U-Hi ends four-period days
It was a topic of conversation that once divided the Central Valley School District by the high school boundaries – whether to have four, 80-minute periods a day and three trimesters, or six, 55-minute periods a day and two semesters.
In 2004, it was decided by the school board to have the two high schools in the district operate on separate schedules – Central Valley would operate on a six-period semester system and University would operate on the four-period trimester system.
But starting this fall, University will revert back to the six-period semester system.
In a letter sent out May 20, U-Hi Principal Daryl Hart told parents about the change, citing three reasons for them.
He explained that with the loss of Initiative 728 state dollars the school will lose staff members for next year. The initiative, also knows as the Student Achievement Fund, was a voter-approved fund used for certified instructional support.

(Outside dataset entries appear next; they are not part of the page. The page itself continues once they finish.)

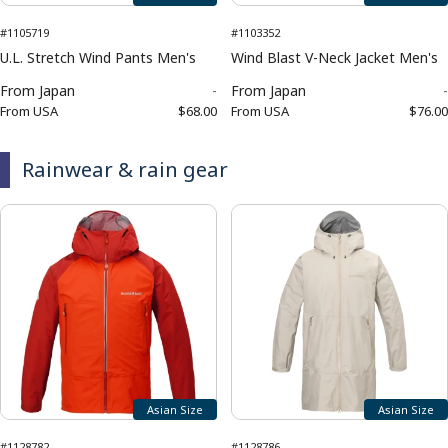
#1105719
#1103352
U.L. Stretch Wind Pants Men's
Wind Blast V-Neck Jacket Men's
From
Japan
-
From
Japan
-
From
USA
$68.00
From
USA
$76.00
Rainwear & rain gear
Asian Size
Asian Size
#1128782
#1128786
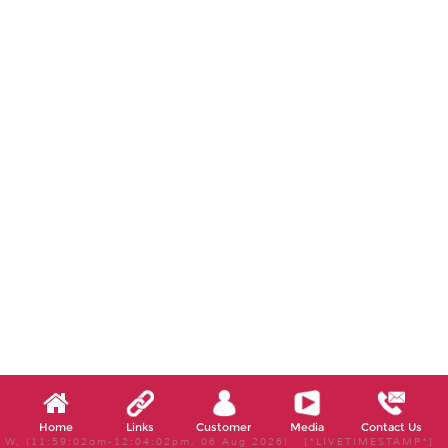
Home
Links
Customer
Media
Contact Us
W, (11:59:02am-12:04:02pm, 06 Aug 2026) [*LIVETIMESTAMP*]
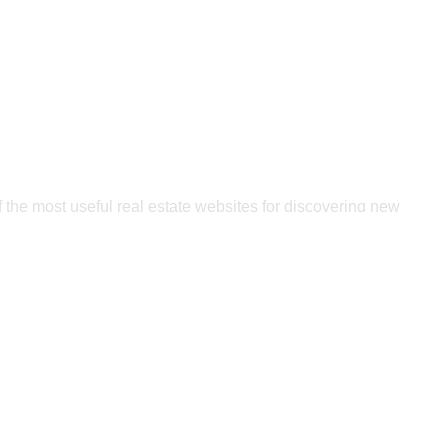
 Best Builder for
r New Home
 the most useful real estate websites for discovering new
t. We will assist you if you want a new home designed by a
reputable builder in your area!
FIND A BUILDER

“Over the past two years,” Hart said in the letter, “we have lost 4.5 teacher positions.”
New state graduation requirements will also make a four-period day difficult. The new Core 24 plan will necessitate the district to study high school and middle school schedules and make changes by the 2011-’12 school year.
“This meant that U-Hi would be leaving the four-period day after next year,” the letter stated.
And finally, the new High School Proficiency Exam, which replaced the WASL, will be administered to students at the end of May. This would mean that around a third of the students taking the test would not be enrolled in a math class when the test is given, since many students don’t take math during the third trimester.
“It is my belief the trimester-based system is no longer in the best interest of our students,” the letter from Hart said.
Back when the decision was made to keep the trimester system at U-Hi, parents and students argued that an 80-minute class offered the students more one-on-one time with the teachers. They also said students had more time to ask questions. There were scheduling problems, but proponents argued that creative solutions were found, such as independent study sessions.
It was such a popular system, 89 percent of the teachers at the school voted to give up one trimester’s preparation period a year and to team teach classes.
But with changes to graduation requirements, budget cuts and a new testing schedule, the school had to make a tough decision.
Hart said he has been discussing the change with his staff to let them know what the situation was.
“A big part of the staff understood why I made the decision,” Hart said.
Some of those teachers understand it, but would prefer to keep their four-period day.
Don Ressa teaches advanced pottery in the fine arts department at the school. He said an 80-minute class allowed his students to have time to change clothes, set up their work stations and spend a good chunk of time working on their projects. With shorter classes, he estimates that each student will only get about 30 minutes of work a day.
“I understand why we’re doing it,” Ressa said. “The most important thing we can do is make the transition as easy as we can for our kids.”
David Smith, an English and debate teacher, said the difference between the two scheduling ideas is depth and breadth. With a four-period day, there is more time to delve into a topic.
“The ability to spend more time one-on-one with a student cannot be taken away,” he said of the schedule.
But with shorter classes, Smith argued that students will be able to take the classes they need when they need to take the HSPE.
“It’s not fair to have a third of the students without math,” he said, referring to the third trimester. “That’s not fair to the students.”
Smith took the time to imagine what his ideal teaching schedule would be like – a six-period, 80-minute class day.
“That’s not likely to happen,” he said. “I wish I had depth and breadth.”
Ryan Linehan is a junior at the school and the ASB president-elect.
“For me, the juniors and sophomores are not going to be pleased,” he said. He worries that his school days will feel longer and that he won’t get as much one-on-one time with his teachers.
Kenzie Valley, another junior, worries that the change will mean more homework outside of school. She said she feels that everyone tests differently – some students will succeed or fail if they are taking the class at the time or not.
“I don’t understand why we all have to go through it if none of us want it.” Valley said.